Dienstag, 6. Mai 2014

Religionsunterricht zwischen allen Straßengräben

Ich lebe in Berlin. Von allen anderen Vorzügen und Nachteilen einmal abgesehen ist Berlin ein Bundesland, in dem der Religionsunterricht kein ordentliches Lehrfach, sondern eine freiwillige Zusatzveranstaltung jener Schülerinnen und Schüler ist, die diese wählen; eine Sache, die in Verantwortung der Kirchen bzw. Religionsgemeinschaften an den Schulen stattfindet.
Licht und Schatten, Berlin-Mitte, 2014.

In dieser Situation steht der Religionsunterricht. Nach den Diskussionen um die Einführung eines Wahlpflichtfaches Religion anstelle des allgemeinverbindlichen Ethikunterrichts in den Jahren 2007-2009 ist dieses Thema politisch vorerst vom Tisch. Im Anschluss daran muss um die Legitimität des Religionsunterrichts mindestens hier (und sicher auch andernorts) neu gerungen werden.1

Während des Volksentscheids wurde argumentiert, dass alle Kinder gemeinsam etwas lernen sollten, anstatt dass verschiedene Religionsgemeinschaften eine bekenntnisbestimmte Perspektive auf ethische und religiöse Themen bieten, und sich dabei größtenteils an das eigene Klientel richten. Zudem war die Bevorzugung der großen christlichen Konfessionen ein Kritikpunkt im Hintergrund, der sich wohl aus dem Verdacht speiste, hier würde staatlicherseits organisiert eine bestimmte Religion bevorzugt oder sogar beworben.

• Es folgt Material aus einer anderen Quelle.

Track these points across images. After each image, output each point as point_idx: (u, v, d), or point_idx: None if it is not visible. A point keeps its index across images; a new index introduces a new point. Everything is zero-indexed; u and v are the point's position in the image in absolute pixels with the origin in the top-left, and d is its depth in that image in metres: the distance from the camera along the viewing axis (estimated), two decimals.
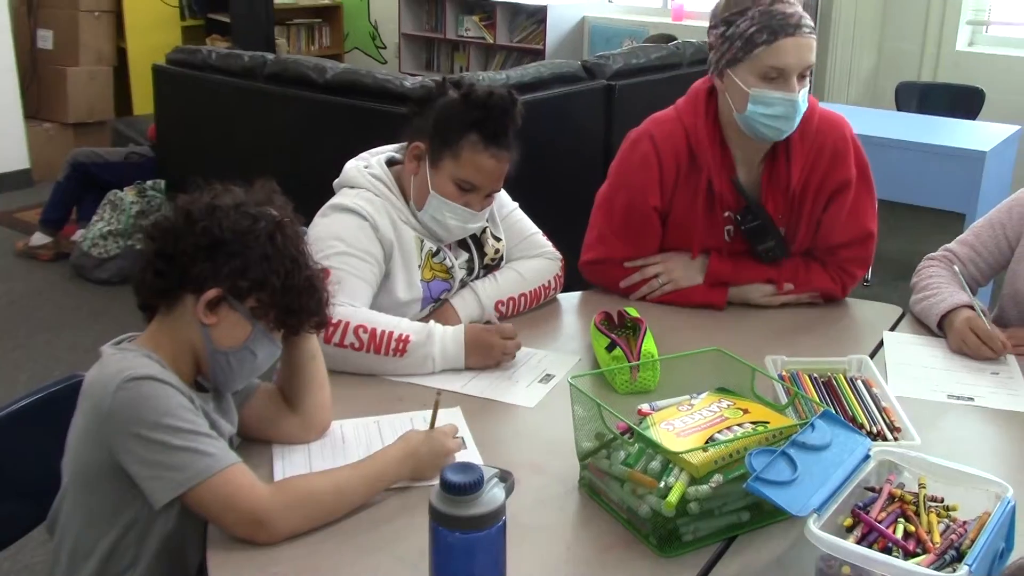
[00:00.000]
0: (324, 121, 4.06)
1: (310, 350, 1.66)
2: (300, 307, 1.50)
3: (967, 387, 1.92)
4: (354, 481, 1.47)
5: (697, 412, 1.53)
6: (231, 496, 1.38)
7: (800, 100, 2.06)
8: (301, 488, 1.44)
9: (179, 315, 1.49)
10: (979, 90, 5.17)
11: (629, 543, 1.42)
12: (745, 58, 2.05)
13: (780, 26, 2.01)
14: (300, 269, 1.50)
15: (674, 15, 7.04)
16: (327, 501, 1.44)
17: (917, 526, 1.30)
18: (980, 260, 2.24)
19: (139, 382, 1.38)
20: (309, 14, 8.47)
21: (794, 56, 2.02)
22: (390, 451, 1.52)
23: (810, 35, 2.05)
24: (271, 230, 1.48)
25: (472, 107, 2.00)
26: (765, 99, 2.05)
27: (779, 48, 2.02)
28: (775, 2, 2.03)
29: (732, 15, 2.07)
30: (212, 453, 1.38)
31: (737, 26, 2.05)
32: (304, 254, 1.52)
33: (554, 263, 2.28)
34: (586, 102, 4.37)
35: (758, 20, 2.02)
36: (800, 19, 2.03)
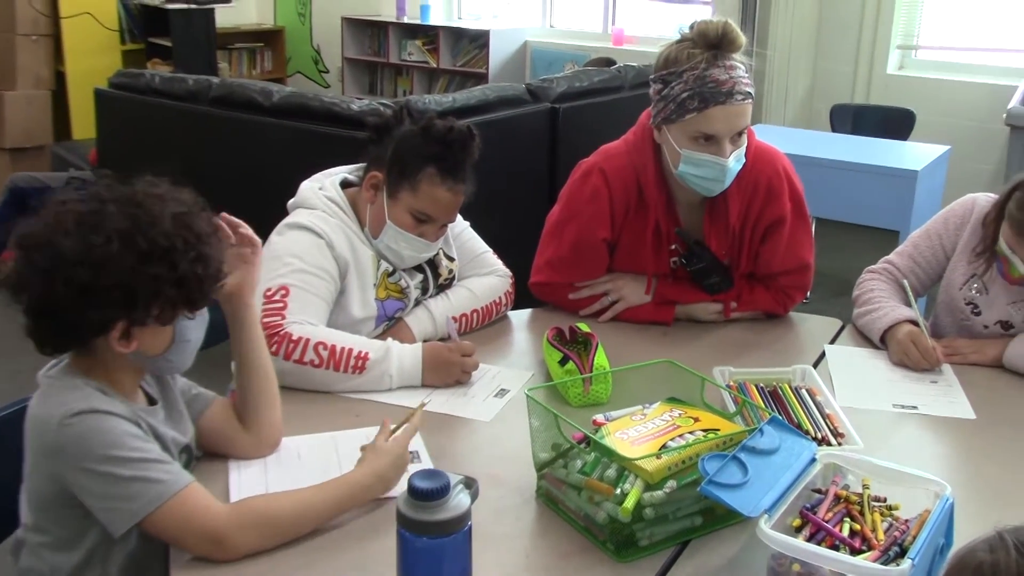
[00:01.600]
0: (271, 144, 4.06)
1: (264, 369, 1.67)
2: (200, 288, 1.43)
3: (910, 396, 2.00)
4: (317, 503, 1.47)
5: (650, 421, 1.57)
6: (187, 518, 1.38)
7: (730, 163, 2.07)
8: (261, 508, 1.45)
9: (97, 346, 1.43)
10: (910, 112, 5.35)
11: (587, 549, 1.46)
12: (677, 120, 2.07)
13: (712, 94, 2.02)
14: (181, 255, 1.38)
15: (614, 39, 7.15)
16: (287, 522, 1.44)
17: (862, 525, 1.36)
18: (919, 270, 2.32)
19: (82, 417, 1.36)
20: (251, 38, 8.45)
21: (724, 124, 2.04)
22: (357, 475, 1.53)
23: (743, 102, 2.04)
24: (128, 239, 1.35)
25: (431, 141, 2.03)
26: (695, 160, 2.09)
27: (709, 116, 2.03)
28: (711, 66, 2.03)
29: (669, 74, 2.07)
30: (163, 479, 1.38)
31: (672, 87, 2.06)
32: (179, 232, 1.39)
33: (505, 280, 2.32)
34: (531, 124, 4.44)
35: (691, 85, 2.03)
36: (734, 86, 2.03)
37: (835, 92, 6.14)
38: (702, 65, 2.03)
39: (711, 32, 2.04)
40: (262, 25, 8.59)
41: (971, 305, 2.22)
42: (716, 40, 2.04)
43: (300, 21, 8.55)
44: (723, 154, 2.06)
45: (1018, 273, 2.05)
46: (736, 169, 2.12)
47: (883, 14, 6.12)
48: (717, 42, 2.04)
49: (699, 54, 2.03)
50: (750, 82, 2.07)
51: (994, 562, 0.86)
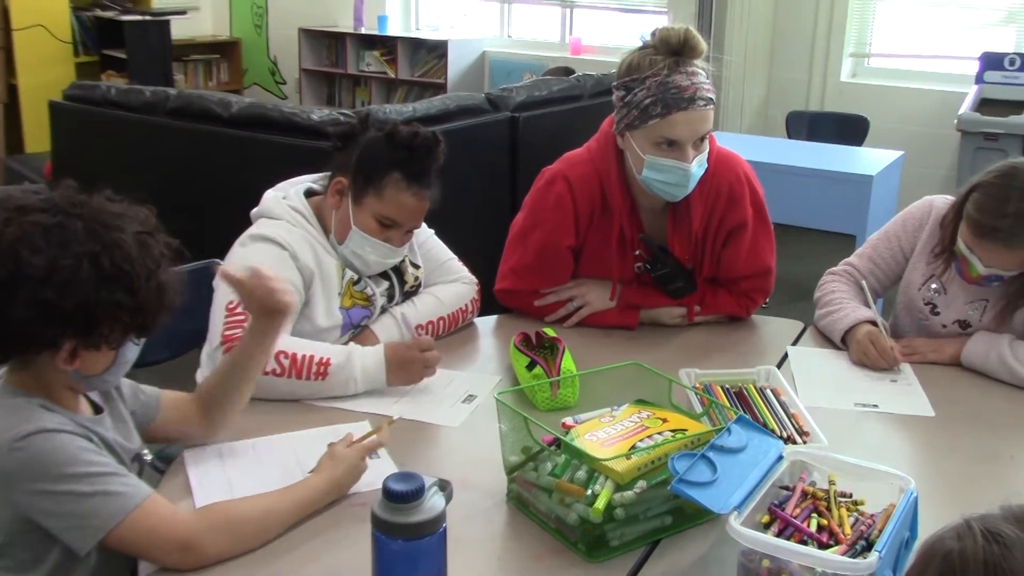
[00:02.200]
0: (230, 155, 4.03)
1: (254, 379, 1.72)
2: (155, 316, 1.43)
3: (871, 395, 2.03)
4: (281, 507, 1.48)
5: (619, 423, 1.59)
6: (153, 529, 1.37)
7: (693, 167, 2.10)
8: (226, 512, 1.45)
9: (38, 359, 1.41)
10: (864, 118, 5.44)
11: (558, 551, 1.47)
12: (641, 126, 2.09)
13: (674, 100, 2.04)
14: (142, 282, 1.39)
15: (572, 49, 7.20)
16: (253, 526, 1.44)
17: (829, 520, 1.38)
18: (879, 271, 2.36)
19: (31, 439, 1.34)
20: (207, 50, 8.39)
21: (686, 130, 2.07)
22: (317, 481, 1.55)
23: (705, 107, 2.06)
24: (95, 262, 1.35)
25: (396, 147, 2.03)
26: (658, 166, 2.11)
27: (672, 121, 2.05)
28: (673, 72, 2.05)
29: (631, 80, 2.09)
30: (123, 492, 1.37)
31: (635, 94, 2.08)
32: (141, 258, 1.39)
33: (470, 287, 2.33)
34: (491, 133, 4.45)
35: (654, 91, 2.05)
36: (696, 92, 2.05)
37: (790, 100, 6.23)
38: (664, 71, 2.05)
39: (673, 39, 2.06)
40: (218, 37, 8.54)
41: (930, 305, 2.26)
42: (678, 47, 2.06)
43: (256, 32, 8.52)
44: (686, 159, 2.09)
45: (976, 273, 2.09)
46: (699, 174, 2.14)
47: (836, 23, 6.23)
48: (679, 48, 2.06)
49: (661, 61, 2.06)
50: (711, 88, 2.10)
51: (962, 549, 0.88)
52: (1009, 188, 2.01)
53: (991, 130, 5.33)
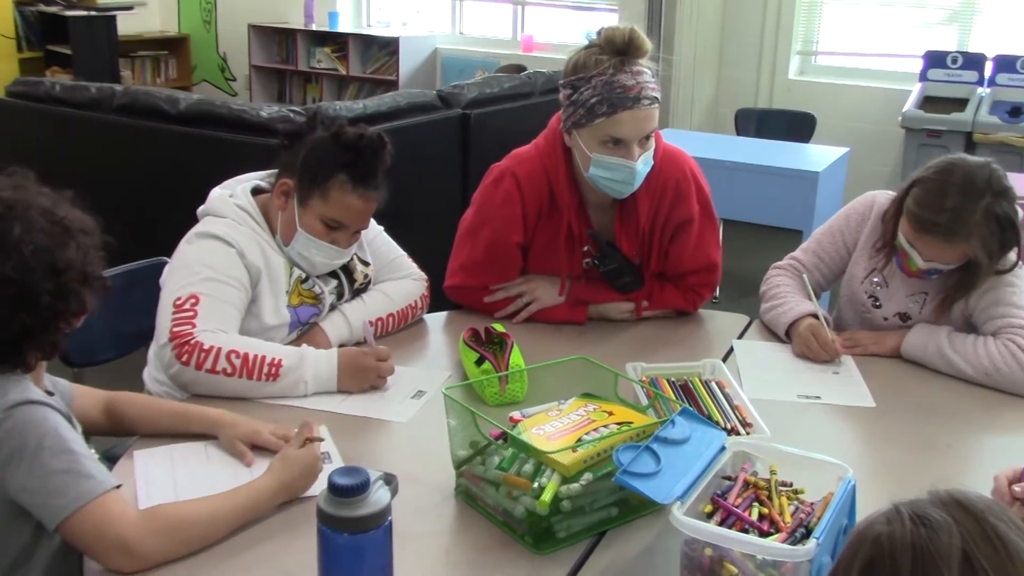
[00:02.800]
0: (178, 153, 4.00)
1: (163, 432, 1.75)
2: (62, 336, 1.46)
3: (813, 387, 2.07)
4: (227, 511, 1.47)
5: (565, 416, 1.60)
6: (101, 522, 1.37)
7: (639, 165, 2.12)
8: (172, 515, 1.43)
9: None
10: (811, 115, 5.52)
11: (506, 544, 1.49)
12: (587, 125, 2.10)
13: (619, 99, 2.06)
14: (49, 309, 1.41)
15: (524, 46, 7.22)
16: (199, 528, 1.44)
17: (770, 509, 1.41)
18: (823, 265, 2.40)
19: (18, 409, 1.36)
20: (155, 46, 8.30)
21: (631, 128, 2.09)
22: (264, 482, 1.54)
23: (650, 106, 2.08)
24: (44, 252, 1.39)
25: (342, 148, 2.02)
26: (605, 164, 2.13)
27: (617, 120, 2.07)
28: (619, 71, 2.06)
29: (578, 79, 2.10)
30: (95, 475, 1.38)
31: (581, 93, 2.10)
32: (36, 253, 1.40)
33: (420, 284, 2.33)
34: (442, 130, 4.46)
35: (599, 90, 2.06)
36: (641, 91, 2.06)
37: (739, 97, 6.30)
38: (610, 71, 2.06)
39: (618, 38, 2.08)
40: (166, 33, 8.45)
41: (872, 298, 2.30)
42: (623, 46, 2.08)
43: (205, 28, 8.43)
44: (631, 157, 2.11)
45: (916, 266, 2.14)
46: (644, 172, 2.17)
47: (783, 21, 6.31)
48: (624, 48, 2.08)
49: (607, 60, 2.07)
50: (656, 87, 2.12)
51: (890, 533, 0.90)
52: (947, 183, 2.06)
53: (934, 127, 5.45)
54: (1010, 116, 5.34)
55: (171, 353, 1.88)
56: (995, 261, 2.08)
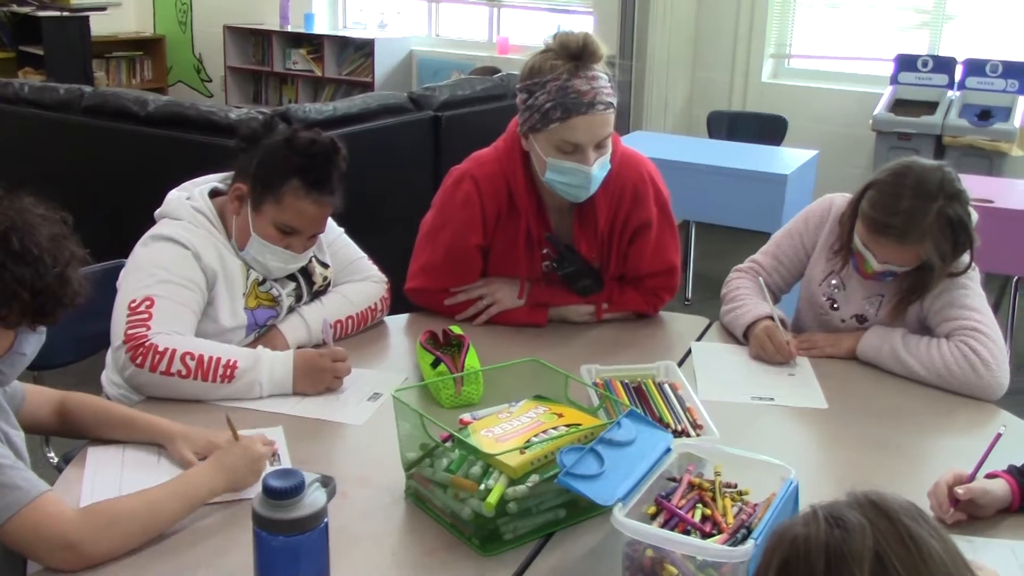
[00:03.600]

Angesichts der Tatsache, dass dies aus dem historischen Gewordensein in Einzelfällen wohl tatsächlich so sein kann, möchte ich nun einige Gedanken aufschreiben, die mir hierzu wichtig sind.

Zunächst: ich halte die verfassungsgegebene Stellung des Religionsunterrichts nach Art. 7 GG für sinnvoll, aber auch für potentiell gefährlich. Die gewissensbildende und weltbildfördernde Kraft der Religionen soll Menschen Perspektiven bieten, auch im Schulalter. Aber die Nähe der christlichen Kirchen zu den staatlichen Institutionen schaffen zugleich eine Abhängigkeit und tendenzielle Systemkonformität, die belastend sein kann, wenn es auch nicht immer so weit gehen muss wie im Deutschen Kaiserreich oder zuteilen im Dritten Reich. (Entweltlichung lässt grüßen...)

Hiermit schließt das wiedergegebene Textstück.